● **WHAT IS EXPECTED**: The lines to find are those in the entries that hold the word "metodele"; copy every one of them.
====================
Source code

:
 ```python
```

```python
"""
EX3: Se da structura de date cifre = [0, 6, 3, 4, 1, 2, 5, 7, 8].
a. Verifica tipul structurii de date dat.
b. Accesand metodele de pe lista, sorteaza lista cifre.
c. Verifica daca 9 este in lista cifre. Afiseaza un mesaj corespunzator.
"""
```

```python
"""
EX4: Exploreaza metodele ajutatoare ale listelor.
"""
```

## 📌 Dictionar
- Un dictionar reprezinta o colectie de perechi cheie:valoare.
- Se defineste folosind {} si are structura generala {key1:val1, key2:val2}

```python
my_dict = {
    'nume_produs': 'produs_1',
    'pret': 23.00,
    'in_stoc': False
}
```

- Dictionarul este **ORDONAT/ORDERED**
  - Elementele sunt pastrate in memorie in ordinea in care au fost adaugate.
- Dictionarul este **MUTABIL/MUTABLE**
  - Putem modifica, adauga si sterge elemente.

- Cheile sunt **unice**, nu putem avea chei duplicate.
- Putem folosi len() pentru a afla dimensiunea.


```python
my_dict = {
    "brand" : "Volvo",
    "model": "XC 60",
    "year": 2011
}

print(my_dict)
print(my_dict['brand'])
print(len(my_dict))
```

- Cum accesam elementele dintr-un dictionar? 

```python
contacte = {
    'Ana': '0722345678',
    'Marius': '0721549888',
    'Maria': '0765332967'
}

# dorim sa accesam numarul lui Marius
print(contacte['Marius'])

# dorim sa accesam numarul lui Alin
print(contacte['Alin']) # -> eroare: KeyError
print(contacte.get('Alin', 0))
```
====================
● **SOLVED PROBLEM**:
b. Accesand metodele de pe lista, sorteaza lista cifre.
EX4: Exploreaza metodele ajutatoare ale listelor.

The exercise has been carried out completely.